◆ Passage
# Is the Cruze fun/sporty to drive?



## wbwing (Feb 23, 2011)

I am looking to get a new Cruze and test drove one today, but have a few questions that I couldn't find concrete answers to upon searching the forums and reviews.

Namely, one thing I am really looking for is "fun to drive". And handling/sportyness is my key criteria for this. I drove the LT1 w/o alloy wheels this morning and got a really smooth and quiet drive, but couldn't really get a feel for how it handles. The car really felt "drive by wire", as in, I couldn't really feel the road (really aloof). The main issue with this feeling was that I couldn't really feel the limit of the car through the corner, so I was hesitant to push it very far. Ofcourse, as it was a test drive, I didn't want to drive too aggressively on a car I'm not familiar with. So I want to ask those that have been driving the car for a while, is the car really fun to drive/handle well? Also, has anyone driven both the LT1 and LT2 with 17inch wheels and Z-link suspension? is there a big difference? I'd rather stay close to the price point of the LT1, as that has a pretty nice interior as is and I don't need all the features of the LT2, but if the LT2 with 17 inch wheels is a lot more fun to drive, it would be worth it. 

Second question, when I floored it, it didn't feel super powerful, but when I looked at the speedometer I realized I was already going pretty fast. Does the car feel good on the freeways and such? Get up mountains and pass cars pretty easily? I'm thinking it might have just been how quiet the car was.

Any help would be greatly appreciated


----------



## bigbee60 (Nov 24, 2010)

I picked my car up last Friday (ordered 11/12/2010). It is a LT2 RS with 16" alloy wheels, but the same Firestone 60 series FR710 tires and front disc/rear drum brakes with regular suspension as on the LS and LT1 models with steel wheels. Before ordering the car I had driven for a week an LTZ model which comes with the 18" alloy rims shod with 45 series Michelin Pilot tires, sport suspension, and four wheel disc brakes. The LT2 17" wheel package also has the sport suspension, and four wheel disc brakes with 50 series tires (Goodyear on the model I test drove). I also test drove an LT1 with 16" steel wheels in my shopping phase and at a Chevy ride and drive event.

To compare the models, I found braking the same in all trims - even with the all disc in 17" wheel LT2 and 18" wheel LTZ models. In all cases the stopping feel and distance is very good, but the pedal travel as you apply the brakes is long before it firms up. I'd say the pedal travel is 2-3" before the brakes are fully applied. Steering feel is pretty heavy and you can feel the electric power steering effect in the somewhat muted feedback. Despite that, the car really corners well as both my own car and the LTZ handled a decreasing radius off ramp on my work commute as good as any vehicle I've owned with the exception of my Boxster S summer ride. The car has lots of understeer built in and the ESP will activate and turn the nose in if you get silly in a cornering situation. The LT1 I drove at the Chevy event was very composed in a handling course with cones and sections for panic braking and emergency lane changes. Acceleration is a bit tepid compared to a V-6 or V-8. I had a 2005 Malibu with the trusty 3.5L V-6 and it was much heartier in acceleration than the Cruze (~7.5 sec. vs. 9 sec. 0-60mph). You can feel the lack of torque from the small engine in the Cruze. Despite that, the Cruze never feels underpowered on highway merges or in up and downhill stretches on interstate highways. Engine braking is more noise than effect due to the small engine not being able to engine brake a 3000 lb car with such little torque on tap.

Stored data:
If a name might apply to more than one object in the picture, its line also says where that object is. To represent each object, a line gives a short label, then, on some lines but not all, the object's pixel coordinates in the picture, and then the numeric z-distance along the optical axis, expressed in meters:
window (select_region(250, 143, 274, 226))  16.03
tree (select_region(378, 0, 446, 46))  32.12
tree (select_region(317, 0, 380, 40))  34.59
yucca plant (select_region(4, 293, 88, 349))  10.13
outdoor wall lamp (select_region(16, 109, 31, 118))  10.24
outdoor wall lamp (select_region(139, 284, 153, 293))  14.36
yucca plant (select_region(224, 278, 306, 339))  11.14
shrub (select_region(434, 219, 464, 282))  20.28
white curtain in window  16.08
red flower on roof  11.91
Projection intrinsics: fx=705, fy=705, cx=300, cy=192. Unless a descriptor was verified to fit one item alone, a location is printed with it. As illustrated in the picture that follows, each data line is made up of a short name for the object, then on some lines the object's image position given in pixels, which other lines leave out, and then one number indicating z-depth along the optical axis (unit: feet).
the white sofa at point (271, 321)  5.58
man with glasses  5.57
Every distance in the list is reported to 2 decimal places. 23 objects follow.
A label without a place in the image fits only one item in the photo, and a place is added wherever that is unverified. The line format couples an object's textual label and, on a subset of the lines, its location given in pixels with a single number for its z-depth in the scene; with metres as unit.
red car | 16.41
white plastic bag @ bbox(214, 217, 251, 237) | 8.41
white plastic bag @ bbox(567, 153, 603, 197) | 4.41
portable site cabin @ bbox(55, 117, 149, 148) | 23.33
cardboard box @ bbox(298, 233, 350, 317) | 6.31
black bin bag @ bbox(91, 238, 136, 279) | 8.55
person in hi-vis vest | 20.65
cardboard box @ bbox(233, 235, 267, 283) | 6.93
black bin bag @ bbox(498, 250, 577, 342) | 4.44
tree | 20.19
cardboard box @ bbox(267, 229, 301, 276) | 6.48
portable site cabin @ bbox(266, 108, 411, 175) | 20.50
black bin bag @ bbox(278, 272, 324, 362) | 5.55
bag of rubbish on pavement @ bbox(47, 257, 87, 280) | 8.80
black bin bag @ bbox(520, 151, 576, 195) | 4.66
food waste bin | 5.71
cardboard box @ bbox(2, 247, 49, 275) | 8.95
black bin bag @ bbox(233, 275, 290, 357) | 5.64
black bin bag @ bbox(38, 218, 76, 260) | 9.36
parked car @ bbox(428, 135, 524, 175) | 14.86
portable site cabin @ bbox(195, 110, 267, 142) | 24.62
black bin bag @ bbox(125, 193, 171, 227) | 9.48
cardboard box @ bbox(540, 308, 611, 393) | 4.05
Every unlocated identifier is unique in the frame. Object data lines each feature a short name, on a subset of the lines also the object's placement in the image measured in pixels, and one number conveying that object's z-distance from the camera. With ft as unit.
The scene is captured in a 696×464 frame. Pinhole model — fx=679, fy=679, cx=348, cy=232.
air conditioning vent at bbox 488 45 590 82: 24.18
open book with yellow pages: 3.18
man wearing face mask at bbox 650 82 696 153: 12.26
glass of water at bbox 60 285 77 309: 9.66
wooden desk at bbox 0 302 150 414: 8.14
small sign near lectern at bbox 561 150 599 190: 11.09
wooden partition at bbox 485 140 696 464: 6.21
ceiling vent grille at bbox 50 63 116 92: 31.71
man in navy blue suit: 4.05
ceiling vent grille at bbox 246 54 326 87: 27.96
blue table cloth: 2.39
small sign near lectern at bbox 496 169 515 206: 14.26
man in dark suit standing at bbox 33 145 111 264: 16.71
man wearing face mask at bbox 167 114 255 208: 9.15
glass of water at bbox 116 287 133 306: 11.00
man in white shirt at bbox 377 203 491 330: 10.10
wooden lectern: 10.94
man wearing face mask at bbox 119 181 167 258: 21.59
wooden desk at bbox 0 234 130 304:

◆ Task set
a. In the Cruze thread, how far does bigbee60 say the brake pedal travels before the brakes are fully applied?
b. Write a continuation of the Cruze thread that picks up after its final sentence.
The items are separate material and have nothing to do with the Cruze thread.

◆ Exercise responses
a. About 2-3 inches.

b.
So is the Cruze "fun to drive"? I'd say yes, but the car is so quiet with the extra sound deadening that you just don't realize it. It's not a Mini or Mazda 3 that you can just toss around, but it's also not a Corolla or even new Elantra which both feel like wallowing potatoes on wheels.


----------



## wbwing (Feb 23, 2011)

Thank you very much. That was an incredibly useful and informative post. I am choosing between this and a used Malibu. I know that the Cruze will be more fun to drive, but if it is not a huge difference then I might opt for the much cheaper Malibu. Though the Cruze's interior is absolutely gorgeous.


----------



## INTIMIDAT3R (Jan 22, 2011)

Yes, the Cruze is fun to drive. 

I have a 2011 Cruze LT/RS and it's "snappy". It gets me into traffic safely, grips corners nicely, and has enough "juevos" to pass when I want to.

Sure the 138 hp 1.4L turbo isn't going to win any races, but I have a 2011 Camaro SS/RS for that.

I love my Cruze and wouldn't dream of getting a Malibu to replace it.


----------



## elwood58 (Feb 2, 2011)

I think the Cruze is pretty sporty and fun to drive. My previous car was a Pontiac Solstice GXP, with nearly twice the power. I will not be challenging anyone to a drag race, but it certainly has enough power to be entertaining. The ride refinement during normal driving is excellent, while the handling during spirited driving is also good. Cabin is very quiet, with just the right amount of driver feedback from the engine bay. Reminds me of the BMW, where they engineer the cabin to let certain drivetrain sounds in.

Go for it.


----------



## Aeroscout977 (Nov 25, 2010)

INTIMIDAT3R said:


> Yes, the Cruze is fun to drive.
> 
> I have a 2011 Cruze LT/RS and it's "snappy". It gets me into traffic safely, grips corners nicely, and has enough "juevos" to pass when I want to.
> 
> ...


What about the Malibu with the LY7? ;P


----------



## Yama1yzf (Feb 13, 2011)

Is the Cruze fun to drive?.......does howdy doody have wooden b*lls?


----------



## 70AARCUDA (Nov 14, 2010)

Yama1yzf said:


> Is the Cruze fun to drive?.......does howdy doody have wooden b*lls?


...maybe once upon a time, but today they're made of high-tech, polystyrene and nano-carbon plastic, not bio-*wood*.


----------



## cruze-control (Jul 23, 2010)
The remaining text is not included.